# Exercise objective:
Print the entries that appear below, exactly as written and without their pictures.

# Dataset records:
————————
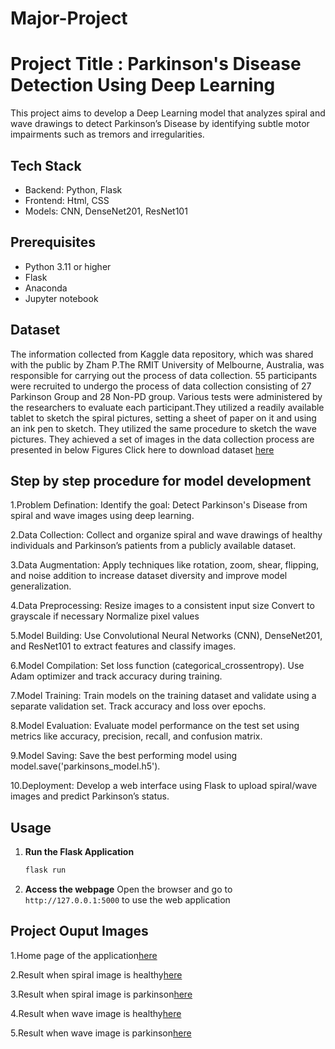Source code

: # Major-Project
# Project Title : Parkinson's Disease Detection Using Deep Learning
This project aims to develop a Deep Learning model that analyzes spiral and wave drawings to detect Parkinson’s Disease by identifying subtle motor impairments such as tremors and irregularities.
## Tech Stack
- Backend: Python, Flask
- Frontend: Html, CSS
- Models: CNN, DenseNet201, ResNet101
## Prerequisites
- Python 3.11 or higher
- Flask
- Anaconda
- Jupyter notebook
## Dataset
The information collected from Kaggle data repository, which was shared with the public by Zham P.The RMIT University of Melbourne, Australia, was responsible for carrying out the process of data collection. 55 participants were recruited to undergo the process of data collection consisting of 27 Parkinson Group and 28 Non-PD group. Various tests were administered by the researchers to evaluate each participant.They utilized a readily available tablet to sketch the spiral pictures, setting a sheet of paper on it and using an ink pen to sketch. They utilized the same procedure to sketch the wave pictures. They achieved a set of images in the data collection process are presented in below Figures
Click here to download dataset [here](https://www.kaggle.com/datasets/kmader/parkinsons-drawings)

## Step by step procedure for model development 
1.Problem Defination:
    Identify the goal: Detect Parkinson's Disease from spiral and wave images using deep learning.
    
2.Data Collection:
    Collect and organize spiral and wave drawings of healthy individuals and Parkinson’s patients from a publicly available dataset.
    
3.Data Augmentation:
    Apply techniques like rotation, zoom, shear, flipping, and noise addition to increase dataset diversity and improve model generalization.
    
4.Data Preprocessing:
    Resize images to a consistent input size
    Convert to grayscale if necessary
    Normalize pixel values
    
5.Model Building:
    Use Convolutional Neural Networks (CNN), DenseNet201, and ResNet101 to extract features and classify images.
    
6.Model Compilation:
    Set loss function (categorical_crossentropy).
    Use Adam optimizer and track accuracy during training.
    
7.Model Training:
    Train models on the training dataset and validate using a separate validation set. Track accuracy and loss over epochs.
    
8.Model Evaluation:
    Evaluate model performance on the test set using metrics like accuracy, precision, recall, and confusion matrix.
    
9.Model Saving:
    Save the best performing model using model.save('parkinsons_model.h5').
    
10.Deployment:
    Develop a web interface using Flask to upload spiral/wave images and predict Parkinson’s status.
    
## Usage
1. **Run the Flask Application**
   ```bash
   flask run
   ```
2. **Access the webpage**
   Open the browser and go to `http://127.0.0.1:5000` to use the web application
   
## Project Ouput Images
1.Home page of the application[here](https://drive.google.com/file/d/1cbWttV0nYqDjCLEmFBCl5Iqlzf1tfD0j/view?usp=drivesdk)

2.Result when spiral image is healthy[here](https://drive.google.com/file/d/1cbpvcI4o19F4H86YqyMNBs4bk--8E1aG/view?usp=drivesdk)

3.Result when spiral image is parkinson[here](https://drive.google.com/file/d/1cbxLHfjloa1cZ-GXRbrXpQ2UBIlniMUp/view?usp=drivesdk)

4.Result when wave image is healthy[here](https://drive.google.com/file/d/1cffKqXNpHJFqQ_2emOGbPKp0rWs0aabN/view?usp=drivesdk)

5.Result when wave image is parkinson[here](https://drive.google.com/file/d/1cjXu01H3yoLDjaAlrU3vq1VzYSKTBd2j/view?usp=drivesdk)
————————
# Problem solution:
Source code

: # Major-Project
# Project Title : Parkinson's Disease Detection Using Deep Learning
This project aims to develop a Deep Learning model that analyzes spiral and wave drawings to detect Parkinson’s Disease by identifying subtle motor impairments such as tremors and irregularities.
## Tech Stack
- Backend: Python, Flask
- Frontend: Html, CSS
- Models: CNN, DenseNet201, ResNet101
## Prerequisites
- Python 3.11 or higher
- Flask
- Anaconda
- Jupyter notebook
## Dataset
The information collected from Kaggle data repository, which was shared with the public by Zham P.The RMIT University of Melbourne, Australia, was responsible for carrying out the process of data collection. 55 participants were recruited to undergo the process of data collection consisting of 27 Parkinson Group and 28 Non-PD group. Various tests were administered by the researchers to evaluate each participant.They utilized a readily available tablet to sketch the spiral pictures, setting a sheet of paper on it and using an ink pen to sketch. They utilized the same procedure to sketch the wave pictures. They achieved a set of images in the data collection process are presented in below Figures
Click here to download dataset [here](https://www.kaggle.com/datasets/kmader/parkinsons-drawings)

## Step by step procedure for model development 
1.Problem Defination:
    Identify the goal: Detect Parkinson's Disease from spiral and wave images using deep learning.
    
2.Data Collection:
    Collect and organize spiral and wave drawings of healthy individuals and Parkinson’s patients from a publicly available dataset.
    
3.Data Augmentation:
    Apply techniques like rotation, zoom, shear, flipping, and noise addition to increase dataset diversity and improve model generalization.
    
4.Data Preprocessing:
    Resize images to a consistent input size
    Convert to grayscale if necessary
    Normalize pixel values
    
5.Model Building:
    Use Convolutional Neural Networks (CNN), DenseNet201, and ResNet101 to extract features and classify images.
    
6.Model Compilation:
    Set loss function (categorical_crossentropy).
    Use Adam optimizer and track accuracy during training.
    
7.Model Training:
    Train models on the training dataset and validate using a separate validation set. Track accuracy and loss over epochs.
    
8.Model Evaluation:
    Evaluate model performance on the test set using metrics like accuracy, precision, recall, and confusion matrix.
    
9.Model Saving:
    Save the best performing model using model.save('parkinsons_model.h5').
    
10.Deployment:
    Develop a web interface using Flask to upload spiral/wave images and predict Parkinson’s status.
    
## Usage
1. **Run the Flask Application**
   ```bash
   flask run
   ```
2. **Access the webpage**
   Open the browser and go to `http://127.0.0.1:5000` to use the web application
   
## Project Ouput Images
1.Home page of the application[here](https://drive.google.com/file/d/1cbWttV0nYqDjCLEmFBCl5Iqlzf1tfD0j/view?usp=drivesdk)

2.Result when spiral image is healthy[here](https://drive.google.com/file/d/1cbpvcI4o19F4H86YqyMNBs4bk--8E1aG/view?usp=drivesdk)

3.Result when spiral image is parkinson[here](https://drive.google.com/file/d/1cbxLHfjloa1cZ-GXRbrXpQ2UBIlniMUp/view?usp=drivesdk)

4.Result when wave image is healthy[here](https://drive.google.com/file/d/1cffKqXNpHJFqQ_2emOGbPKp0rWs0aabN/view?usp=drivesdk)

5.Result when wave image is parkinson[here](https://drive.google.com/file/d/1cjXu01H3yoLDjaAlrU3vq1VzYSKTBd2j/view?usp=drivesdk)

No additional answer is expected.